[Exercise input — start]
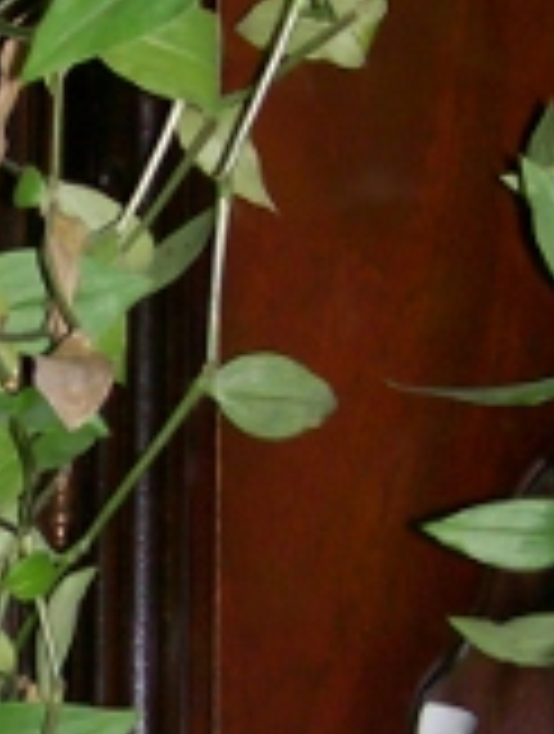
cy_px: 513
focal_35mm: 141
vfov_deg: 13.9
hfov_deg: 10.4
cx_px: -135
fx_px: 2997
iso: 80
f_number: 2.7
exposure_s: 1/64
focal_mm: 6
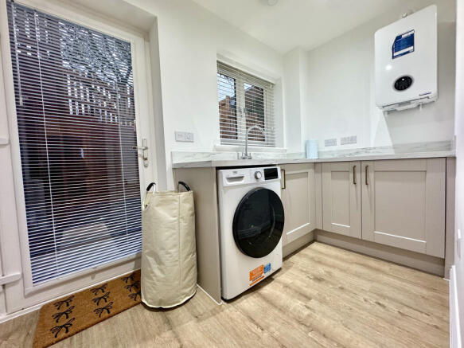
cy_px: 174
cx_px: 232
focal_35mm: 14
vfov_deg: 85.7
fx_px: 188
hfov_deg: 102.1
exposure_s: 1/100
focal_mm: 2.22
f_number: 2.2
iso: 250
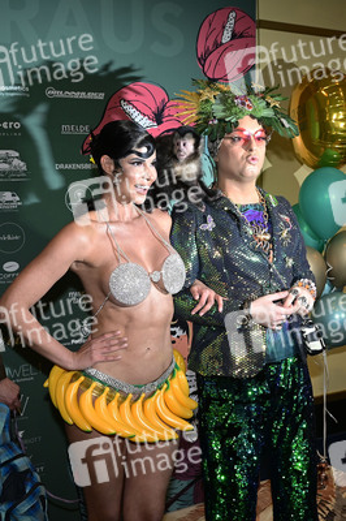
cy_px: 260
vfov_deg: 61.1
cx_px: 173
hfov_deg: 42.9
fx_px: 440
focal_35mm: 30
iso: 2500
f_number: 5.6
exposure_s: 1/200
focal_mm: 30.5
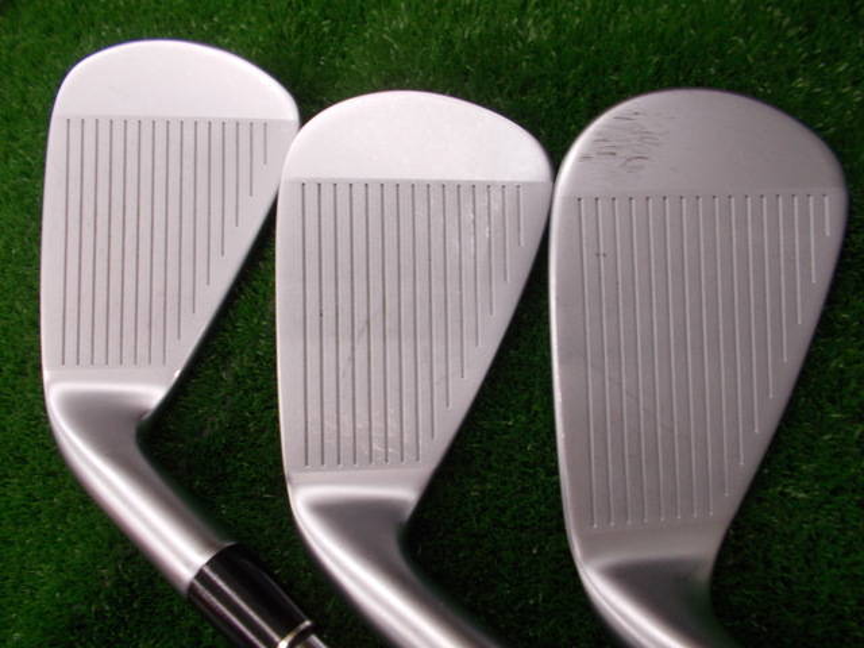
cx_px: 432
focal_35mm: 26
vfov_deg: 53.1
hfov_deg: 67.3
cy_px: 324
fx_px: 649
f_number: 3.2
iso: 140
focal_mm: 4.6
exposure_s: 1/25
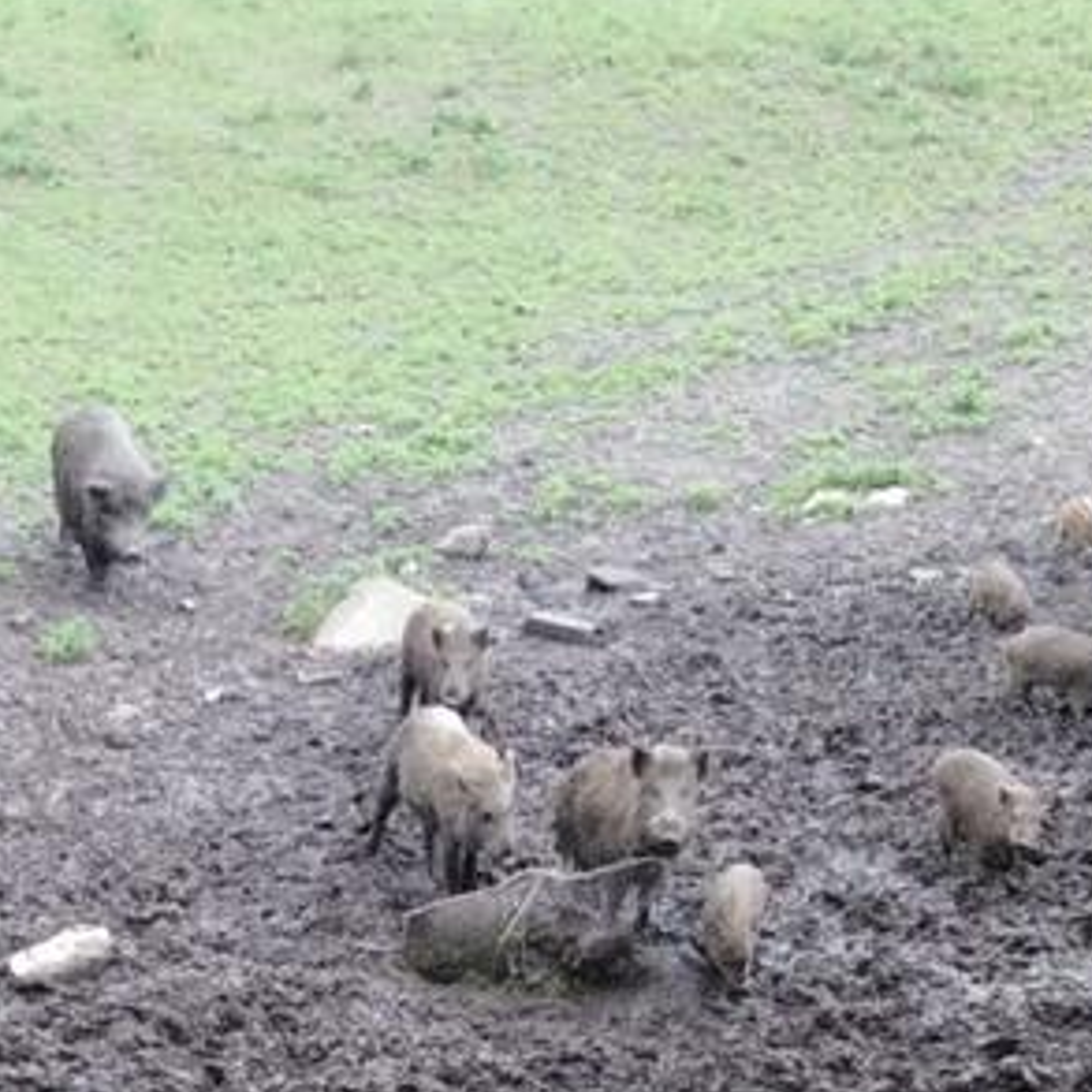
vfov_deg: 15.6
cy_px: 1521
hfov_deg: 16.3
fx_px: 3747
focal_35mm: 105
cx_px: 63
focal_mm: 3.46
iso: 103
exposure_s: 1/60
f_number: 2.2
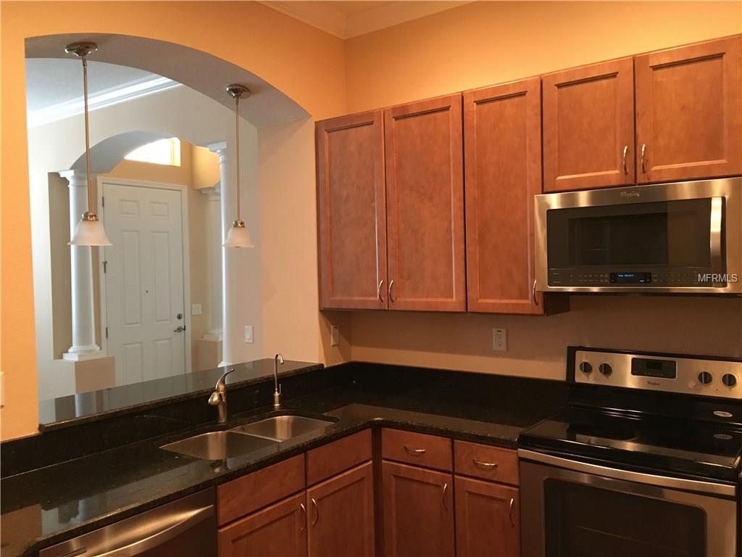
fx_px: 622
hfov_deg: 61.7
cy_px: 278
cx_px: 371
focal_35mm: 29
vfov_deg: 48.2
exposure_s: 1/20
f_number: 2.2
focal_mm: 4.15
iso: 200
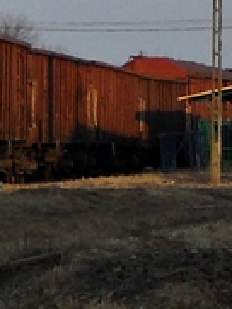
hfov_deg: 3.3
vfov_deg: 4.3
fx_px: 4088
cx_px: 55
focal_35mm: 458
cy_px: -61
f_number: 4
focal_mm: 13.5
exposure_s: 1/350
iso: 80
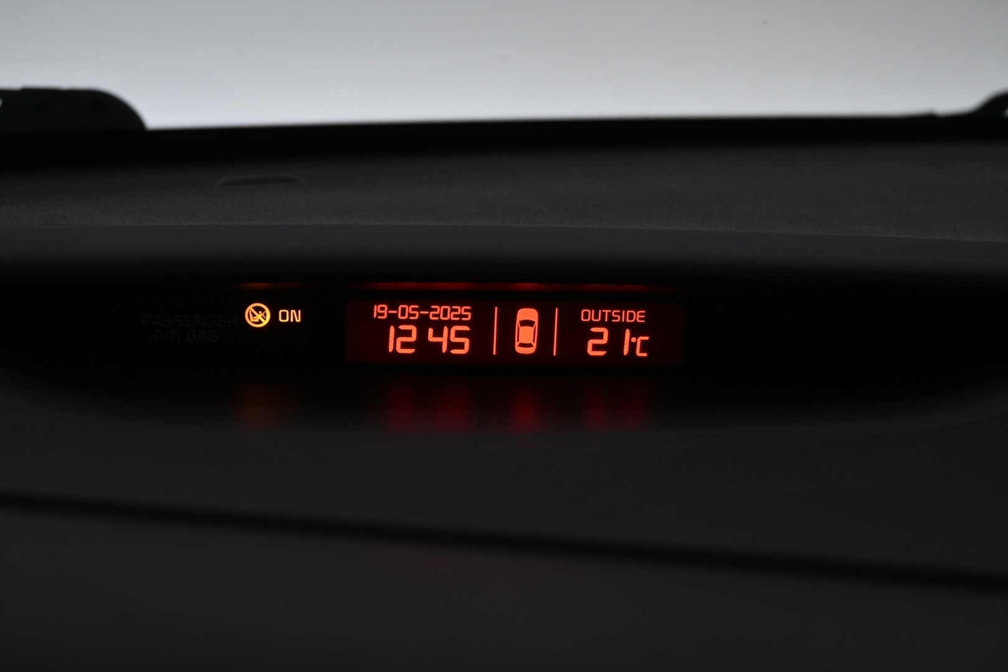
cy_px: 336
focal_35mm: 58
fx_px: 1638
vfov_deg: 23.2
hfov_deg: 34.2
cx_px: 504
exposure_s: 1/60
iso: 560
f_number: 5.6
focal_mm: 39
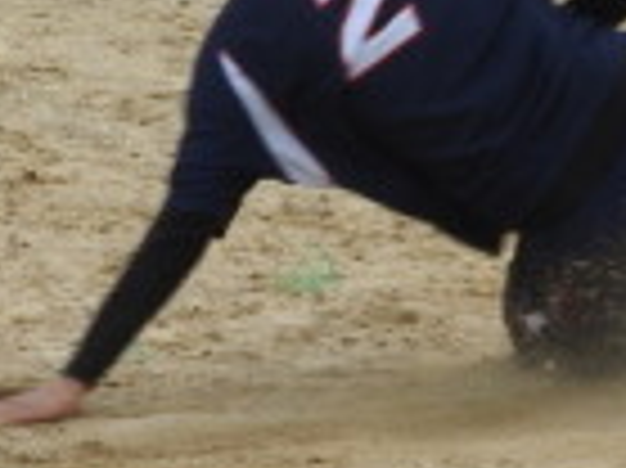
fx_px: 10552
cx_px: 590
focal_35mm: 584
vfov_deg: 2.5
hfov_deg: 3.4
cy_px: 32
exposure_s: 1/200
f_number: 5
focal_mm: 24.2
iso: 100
[Exercise input — finish]
*Exercise*. Output all the records above again exactly, with the pictures dropped.

*Expected answer*.
cy_px: 513
focal_35mm: 141
vfov_deg: 13.9
hfov_deg: 10.4
cx_px: -135
fx_px: 2997
iso: 80
f_number: 2.7
exposure_s: 1/64
focal_mm: 6
cy_px: 174
cx_px: 232
focal_35mm: 14
vfov_deg: 85.7
fx_px: 188
hfov_deg: 102.1
exposure_s: 1/100
focal_mm: 2.22
f_number: 2.2
iso: 250
cy_px: 260
vfov_deg: 61.1
cx_px: 173
hfov_deg: 42.9
fx_px: 440
focal_35mm: 30
iso: 2500
f_number: 5.6
exposure_s: 1/200
focal_mm: 30.5
cx_px: 432
focal_35mm: 26
vfov_deg: 53.1
hfov_deg: 67.3
cy_px: 324
fx_px: 649
f_number: 3.2
iso: 140
focal_mm: 4.6
exposure_s: 1/25
vfov_deg: 15.6
cy_px: 1521
hfov_deg: 16.3
fx_px: 3747
focal_35mm: 105
cx_px: 63
focal_mm: 3.46
iso: 103
exposure_s: 1/60
f_number: 2.2
fx_px: 622
hfov_deg: 61.7
cy_px: 278
cx_px: 371
focal_35mm: 29
vfov_deg: 48.2
exposure_s: 1/20
f_number: 2.2
focal_mm: 4.15
iso: 200
hfov_deg: 3.3
vfov_deg: 4.3
fx_px: 4088
cx_px: 55
focal_35mm: 458
cy_px: -61
f_number: 4
focal_mm: 13.5
exposure_s: 1/350
iso: 80
cy_px: 336
focal_35mm: 58
fx_px: 1638
vfov_deg: 23.2
hfov_deg: 34.2
cx_px: 504
exposure_s: 1/60
iso: 560
f_number: 5.6
focal_mm: 39
fx_px: 10552
cx_px: 590
focal_35mm: 584
vfov_deg: 2.5
hfov_deg: 3.4
cy_px: 32
exposure_s: 1/200
f_number: 5
focal_mm: 24.2
iso: 100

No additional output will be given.